- Episode no.: Season 3 Episode 3
- Directed by: Louis C.K.
- Written by: Louis C.K.
- Cinematography by: Paul Koestner
- Editing by: Susan E. Morse
- Production code: XCK03003
- Original release date: July 12, 2012
- Running time: 22 minutes

Guest appearances
- Miguel Gomez as Ramon; Susan Kelechi Watson as Janet;

Episode chronology
| ← Previous "Telling Jokes/Set Up" | Next → "Daddy's Girlfriend" |
- Louie (season 3)

= Miami (Louie) =

"Miami" is the third episode of the third season of the American comedy-drama television series Louie. It is the 29th overall episode of the series and was written and directed by Louis C.K., who also serves as the lead actor. It was released on FX on July 12, 2012.

The series follows Louie, a fictionalized version of C.K., a comedian and newly divorced father raising his two daughters in New York City. In the episode, Louie travels to Miami for a comedy gig, and establishes a friendship with a Cuban immigrant named Ramon.

According to Nielsen Media Research, the episode was seen by an estimated 1.06 million household viewers and gained a 0.5 ratings share among adults aged 18–49. The episode received positive reviews from critics, who praised the nature of the episode and chemistry between Louie and Ramon.

==Plot==
Louie (Louis C.K.) travels to Miami for a comedy gig. He feels uncomfortable with going swimming with a crowd, so he sleeps and goes swimming in a much more deserted beach in the afternoon. During this, he notices that an employee is taking his chair with his items. As he calls him out, a person nearby mistakes him as drowning and "saves" him by taking him to the beach.

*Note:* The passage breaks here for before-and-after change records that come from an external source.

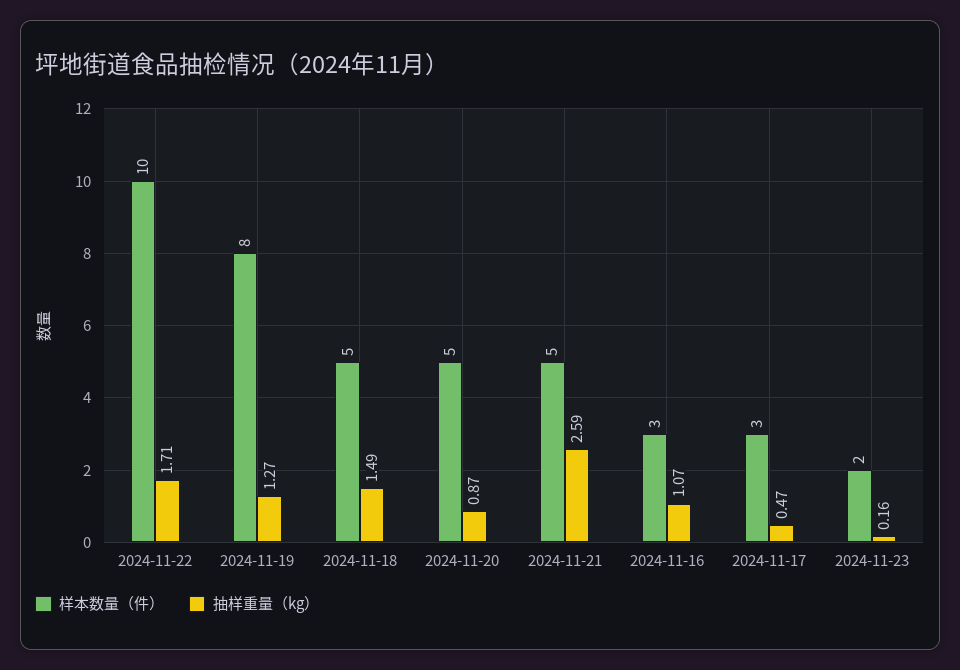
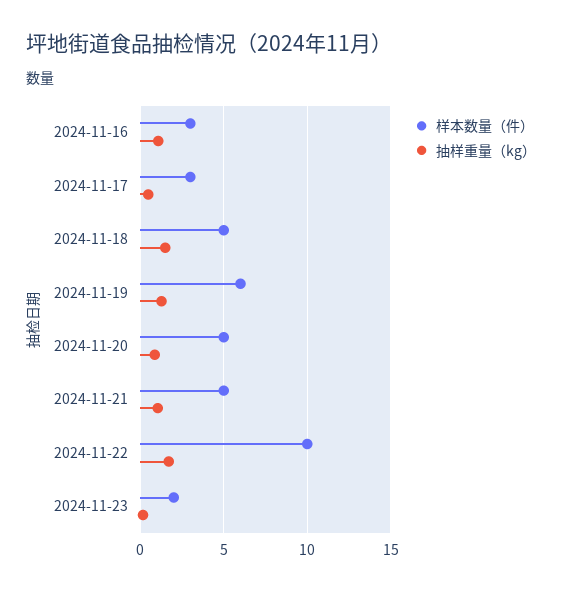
  {
    "样本数量（件）": {
      "2024-11-22": 10,
-     "2024-11-19": 8,
+     "2024-11-19": 6,
      "2024-11-18": 5,
      "2024-11-20": 5,
      "2024-11-21": 5,
      "2024-11-16": 3,
      "2024-11-17": 3,
      "2024-11-23": 2
    },
    "抽样重量（kg）": {
      "2024-11-22": 1.71,
      "2024-11-19": 1.27,
      "2024-11-18": 1.49,
      "2024-11-20": 0.87,
-     "2024-11-21": 2.59,
+     "2024-11-21": 1,
      "2024-11-16": 1.07,
      "2024-11-17": 0.47,
      "2024-11-23": 0.16
    }
  }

The man introduces himself as Ramon (Miguel Gomez), a Cuban immigrant. After drinking, he takes Louie to a family meeting, where Louie gets along pretty well with Ramon's family. Enjoying his time, Louie calls Janet (Susan Kelechi Watson) to inform him he will stay for a few more days. She deduces that he is staying for someone, not knowing that it is a man. When Ramon asks about his stay, Louie explains he just wanted to spend more time with him. Their conversation turns into an awkward talk where each one state they are not interested in each other. They still admit they enjoyed their time together, and part ways.

==Production==
===Development===
In June 2012, FX confirmed that the third episode of the season would be titled "Miami", and that it would be written and directed by series creator and lead actor Louis C.K. This was C.K.'s 29th writing and directing credit.

==Reception==
===Viewers===
In its original American broadcast, "Miami" was seen by an estimated 1.06 million household viewers with a 0.5 in the 18-49 demographics. This means that 0.5 percent of all households with televisions watched the episode. This was a slight decrease in viewership from the previous episode, which was watched by 1.08 million viewers with a 0.6 in the 18-49 demographics.

===Critical reviews===
"Miami" received positive reviews from critics. Eric Goldman of IGN gave the episode a "great" 8 out of 10 and wrote, "Like a lot of the less outwardly 'funny' Louie episodes, this was still quite engaging. And Louie's standup act at the end, about the fear heterosexual men have of being perceived as gay, gave us some more specifically focused jokes that ended this little pseudo love-story for Louie on a typically strong note."

Emily St. James of The A.V. Club gave the episode an "A–" grade and wrote, "There's not a lot of plot to 'Miami' — even by Louie standards — but that's okay. Just watching Louie out of his natural environment acts as almost a vacation for the viewer as well. C.K. captures the rhythms of Louie's trip well, and the early sections of the episode lay out the sort of comedian's routine Louie could have easily fallen into if not for meeting Ramon."

Alan Sepinwall of HitFix wrote, "They're both trying so hard to not be judgmental, and to get out of what has turned into a very uncomfortable conversation with as little pain as possible, that their conversation becomes almost excruciatingly funny, and the right capper to an excellent, bittersweet episode." Zach Dionne of Vulture wrote, "The first five minutes of this episode are nearly entirely sans dialogue. But even with this strong visual focus, C.K.'s dialogue writing is concise and sneakily hilarious."

Paste gave the episode a 7.8 out of 10 and wrote, "'Miami' was an almost great episode of Louie that was also one of the sweeter episodes the show's done. It didn't even require the appearance of the adorable girls who play his daughters in the show. However, it really did have a big problem, one that did a good job at showing just how big of an effect small decisions have in making the show work: it's one of the few episodes of Louie that trips right at the finish line." Neal Lynch of TV Fanatic gave the episode a 4.1 star out of 5 rating and wrote, "In watching this comedy born from real-life drama, the laughs are more genuine, they don't come cheap. Louie makes us earn each and every chuckle, but despite the fact our enjoyment comes from something artificial (a fictional show), it's still fulfilling and enriching."